DOCUMENT TEXT =>
▬▬▬▬▬▬▬▬▬▬

National Theatre associate director Tom Morris has been appointed as the next artistic director of the troubled Bristol Old Vic as it gears up to full reopening over the next year.

In the post, which has been vacant since May 2007 when Simon Reade resigned prior to the regional playhouse’s shock closure that August (See News, 4 Jun 2007), Morris will be reunited with his former colleague Emma Stenning (pictured with Morris), who has been appointed as Bristol’s executive director. Morris and Stenning last worked together as artistic and executive directors of London’s Battersea Arts Centre where, amongst other successes, they provided a launching pad for Jerry Springer – The Opera.

The pair will start work in Bristol in September, after fulfilling current commitments. Though he’ll remain involved as an associate, Morris will resign his salaried position at the National Theatre, where he has co-directed Every Good Boy Deserves Favour and the multi award-winning War Horse, which transfers to the West End next month. Stenning is currently head of producing at Manchester International Festival, where she’s presenting several world premieres, including Rufus Wainwright’s debut opera Prima Donna.

In a statement, Morris and Stenning said today: “We are delighted to join the Bristol Old Vic at this unique moment in its history. Bristol has the most exquisite 18th-century playhouse in the country in an extraordinary, flexible and under-used building. Now, through the initiative of Dick Penny and board, the Old Vic feels ready to re-engage with the city as it did in the brightest moments in its past. The opportunity to rediscover the potential of this globally celebrated theatre in partnership with the people of Bristol is thrilling.”

▬▬▬▬▬▬▬▬▬▬

TASKS AND EXERCISES =>
[a] According to the Bristol Old Vic article, when will Morris and Stenning start work in Bristol?
[b] Retype a passage from the Bristol Old Vic article, beginning at the words "National Theatre associate" and stopping after "the next year.".
[c] Write what comes next in the Bristol Old Vic article, picking up after its final sentence.
The listing has no connection to the Bristol Old Vic article.

DATA SHOWN =>
▬▬▬▬▬▬▬▬▬▬

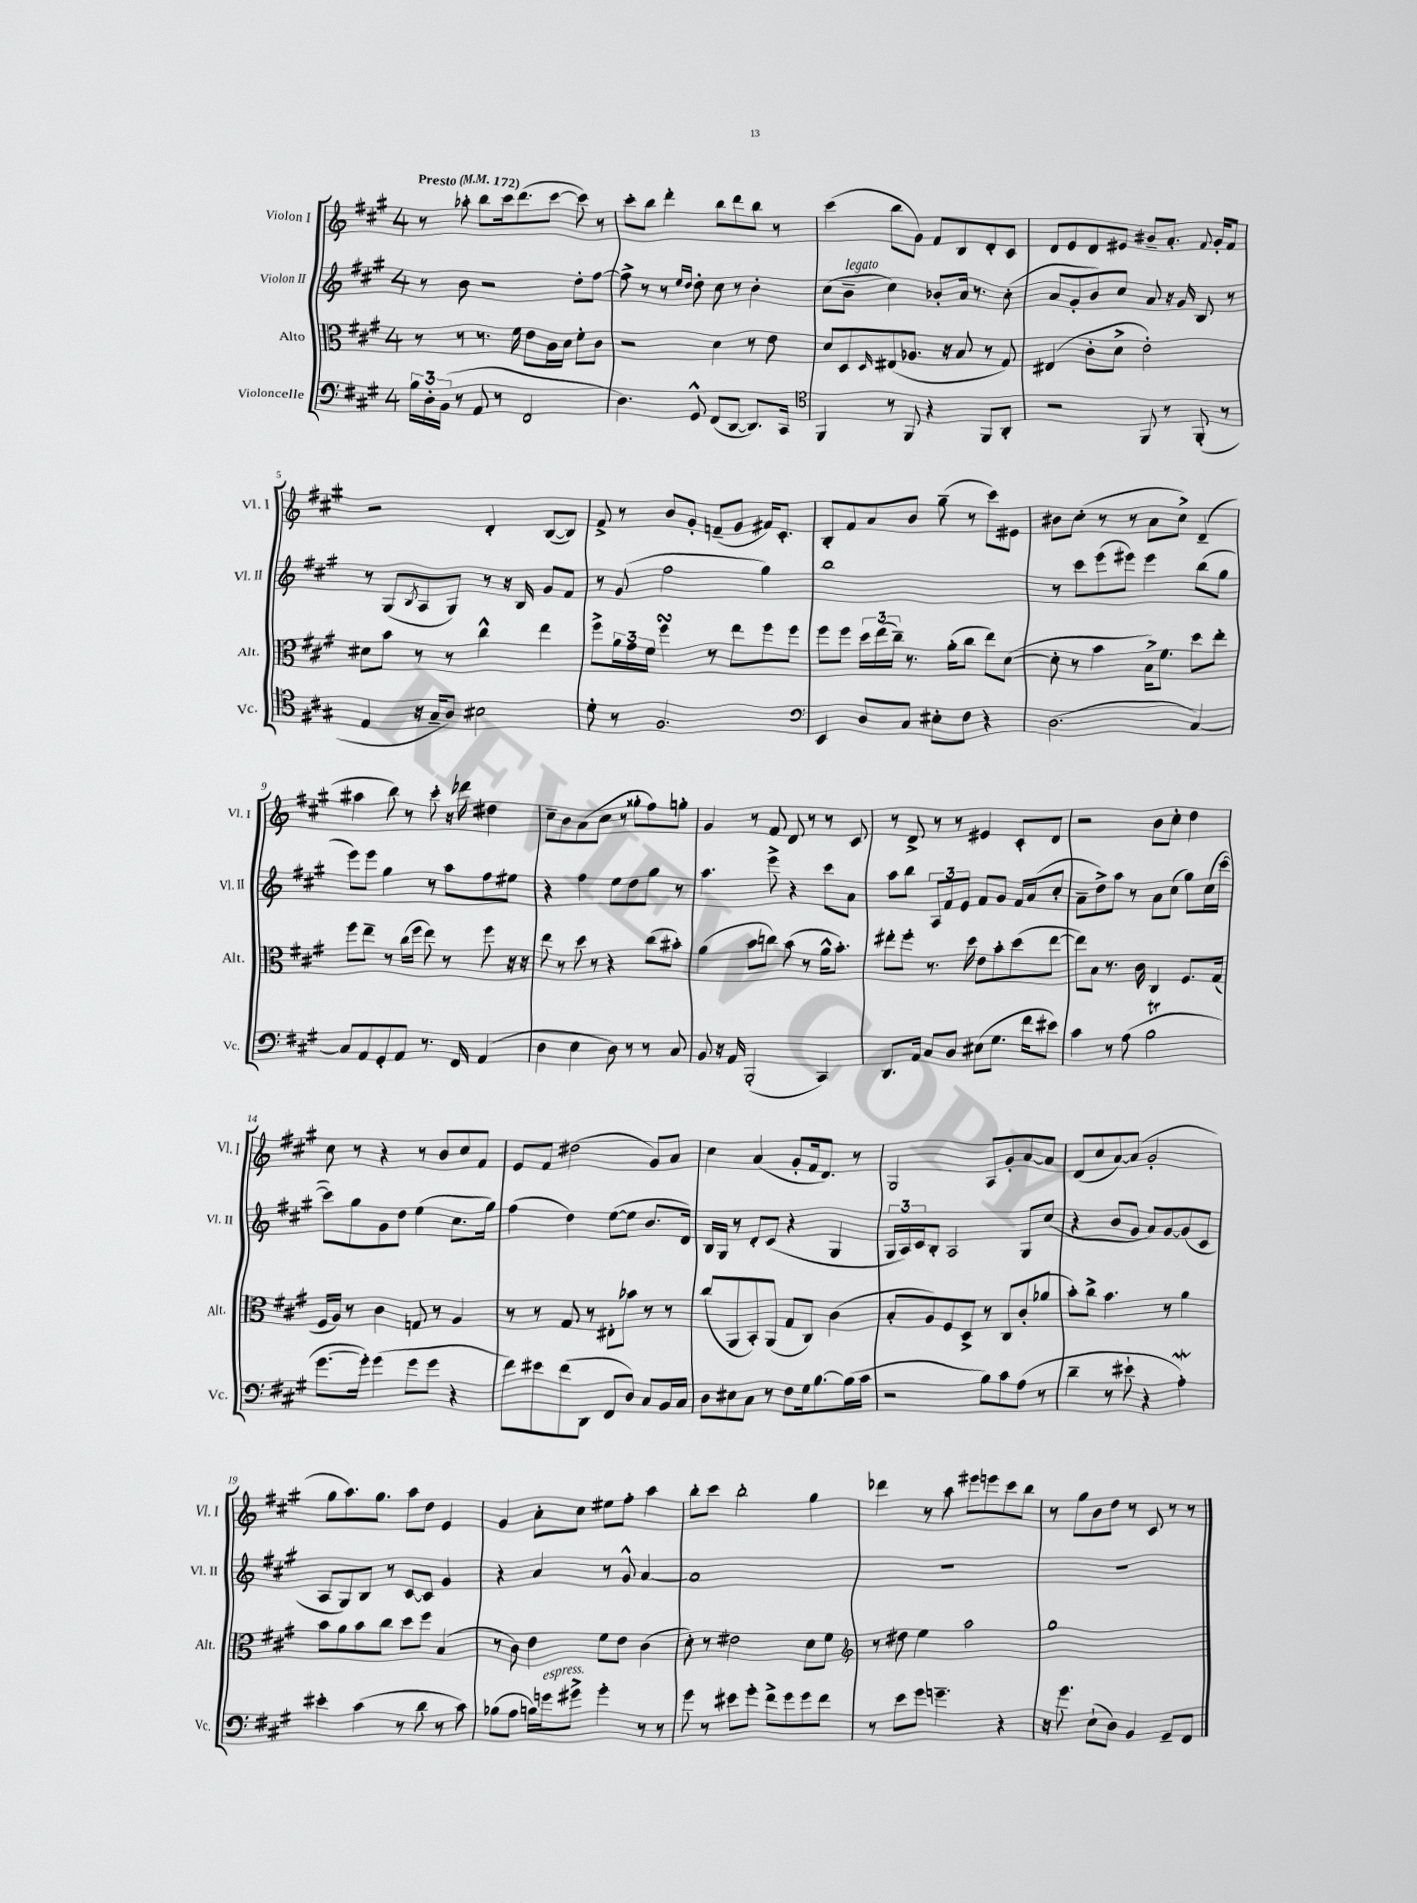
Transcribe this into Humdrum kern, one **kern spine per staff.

▬▬▬▬▬▬▬▬▬▬

RESPONSE LIST =>
[a] In September, after fulfilling their current commitments.

[b]
National Theatre associate director Tom Morris has been appointed as the next artistic director of the troubled Bristol Old Vic as it gears up to full reopening over the next year.

[c]
Morris and Stenning will present their vision for the theatre at a public meeting to be held in Bristol on 16 April 2009.

Built in 1776, Bristol Old Vic is one of the country’s oldest working theatres. Its last refurbishment was in 1969, when it shut for three years. In August 2007, amidst rumours of financial woe, it closed prematurely for what was meant to be an 18-month, £7 million renovation – leading to Reade’s resignation and the cancellation of a programme of work and later prompting a high-profile campaign to “save Bristol Old Vic”. In January 2008, when the Old Vic’s annual subsidy was under threat as part of wider Arts Council funding cutbacks, it looked as if its closure could become permanent.

Since then, the theatre has been slowly rebuilding its team and its reputation. This month sees the first major production mounted at BOV since the 2007 closure, the premiere of Mamma Mia! author Catherine Johnson’s Suspension, commissioned by the theatre’s new executive chairman Dick Penny and set against the backdrop of Bristol's famous bridge.

Suspension runs from 27 February to 28 March 2009, after which the theatre will essentially be dark again until Morris and Stenning begin programming. A spokeswoman told Whatsonstage.com that BOV is “learning how to be a theatre again, and Tom and Emma are very much a part of that”. The hope is that, with them on board, Bristol can launch a full season within 12 to 14 months but, in the mean time, “it’s a case of building up to full working capacity”.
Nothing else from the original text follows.